> [Text]
□ □ □

Twigg, Shaffer involved with $20 million crop productivity research

Cahoon Alfano
Edgar Cahoon, left, professor of biochemistry and director of UNL’s Center for Plant Science Innovation, and James Alfano, professor of plant pathology at UNL, will lead a million, Nebraska-based research effort to improve crop productivity. (Photo by Craig Chandler/UNL Communications)

Two University of Nebraska at Kearney faculty are among those leading a million Nebraska-based research effort to improve crop productivity.

Led by the University of Nebraska-Lincoln and funded by the National Science Foundation’s Experimental Program to Stimulate Competitive Research, the program includes scientists from UNL, UNK, University of Nebraska Medical Center and Doane University working on the new Center for Root and Rhizobiome Innovation.

Julie Shaffer
Julie Shaffer
Paul Twigg
Paul Twigg

UNK Biology Professors Paul Twigg and Julie Shaffer are involved with the research, which uses a holistic strategy to study root and soil microbe interactions and develop new biological tools to enhance crop performance. The award also funds a new faculty position at UNK, which will be filled later and also take part in the research.

“This research is the new frontier for plant improvement. The root is an understudied plant organ and very important for productivity and for the ability to withstand abiotic stresses, like drought or soil salinity,” said project co-leader Edgar Cahoon, professor of biochemistry and director of UNL’s Center for Plant Science Innovation.

James Alfano, professor of plant pathology, co-leads the project.

□ □ □

> [Entries supplied]
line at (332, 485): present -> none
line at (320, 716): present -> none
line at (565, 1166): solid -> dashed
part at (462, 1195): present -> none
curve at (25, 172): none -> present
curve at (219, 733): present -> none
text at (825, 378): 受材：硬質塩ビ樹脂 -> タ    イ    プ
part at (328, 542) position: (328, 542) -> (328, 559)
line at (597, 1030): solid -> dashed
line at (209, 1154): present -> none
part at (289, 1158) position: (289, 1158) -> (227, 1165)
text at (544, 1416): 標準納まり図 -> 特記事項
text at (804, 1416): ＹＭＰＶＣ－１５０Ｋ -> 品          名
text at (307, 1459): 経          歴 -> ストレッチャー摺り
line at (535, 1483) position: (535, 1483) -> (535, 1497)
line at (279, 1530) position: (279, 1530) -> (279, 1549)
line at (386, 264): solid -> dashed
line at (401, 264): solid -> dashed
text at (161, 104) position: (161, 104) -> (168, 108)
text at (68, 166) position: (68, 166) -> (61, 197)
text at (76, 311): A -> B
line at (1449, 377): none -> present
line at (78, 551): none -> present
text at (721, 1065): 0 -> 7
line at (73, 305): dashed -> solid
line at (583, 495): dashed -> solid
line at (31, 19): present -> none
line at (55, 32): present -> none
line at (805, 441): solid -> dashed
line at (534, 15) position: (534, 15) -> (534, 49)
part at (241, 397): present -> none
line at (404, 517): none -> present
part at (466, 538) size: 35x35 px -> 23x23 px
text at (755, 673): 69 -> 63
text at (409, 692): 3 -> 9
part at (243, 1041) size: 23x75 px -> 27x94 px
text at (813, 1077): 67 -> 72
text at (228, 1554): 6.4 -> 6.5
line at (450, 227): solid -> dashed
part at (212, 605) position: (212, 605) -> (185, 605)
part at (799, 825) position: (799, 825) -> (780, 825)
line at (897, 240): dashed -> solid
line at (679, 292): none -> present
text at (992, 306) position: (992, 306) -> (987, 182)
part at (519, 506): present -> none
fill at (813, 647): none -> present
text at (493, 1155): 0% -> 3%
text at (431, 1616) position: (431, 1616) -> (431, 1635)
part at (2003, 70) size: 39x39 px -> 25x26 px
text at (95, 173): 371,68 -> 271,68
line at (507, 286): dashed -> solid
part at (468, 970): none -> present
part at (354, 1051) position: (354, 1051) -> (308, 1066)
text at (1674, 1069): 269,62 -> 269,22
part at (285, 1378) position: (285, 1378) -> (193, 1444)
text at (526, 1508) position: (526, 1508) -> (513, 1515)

□ □ □

> [Work item] Extend the article above about the Nebraska crop productivity research, starting after its last sentence.

> [Task result]
“Our soils and the crops they produce are invaluable resources for Nebraska and those around the globe who depend on our agriculture food and natural resource system,” UNL Chancellor Ronnie Green said. “Innovative, collaborative research like this is why Nebraska is at the leading edge of science aimed at increasing productivity and protecting critical resources.”

The team initially will focus on corn, but their findings and biological tools will be applicable to studying and improving other crops, including soybeans, he said.

Researchers will investigate genetic and metabolic diversity across a wide array of corn varieties. They seek to understand how root metabolism determines the chemical compounds that roots release into the soil and how those compounds affect soil microbes. They’ll also study how roots and microbes interact to influence corn health and productivity.

A key aim is developing new biological tools that will allow researchers to use their findings to precisely modify plant genomes, targeting specific traits such as drought resistance or yield.

The research harnesses technological advances that let scientists gather and characterize large collections of biological data. The ability to both quickly study crop diversity and introduce large numbers of genes into a plant’s genome will speed the rate of crop advancements, Cahoon said.

Using UNL’s extensive agricultural research facilities, the scientists will test and refine their enhanced crops in the greenhouse and the field.

“UNL’s long-term investments in people, technologies, facilities and partnerships enable us to tackle exciting new research in complex areas like the rhizobiome,” said Prem Paul, vice chancellor for research and economic development.

In addition to Cahoon and Alfano, 14 UNL faculty from agronomy and horticulture, biochemistry, biological sciences, chemistry and plant pathology are co-investigators on the project. Additionally, two faculty at UNMC, three at UNK and two at Doane University will work on the project.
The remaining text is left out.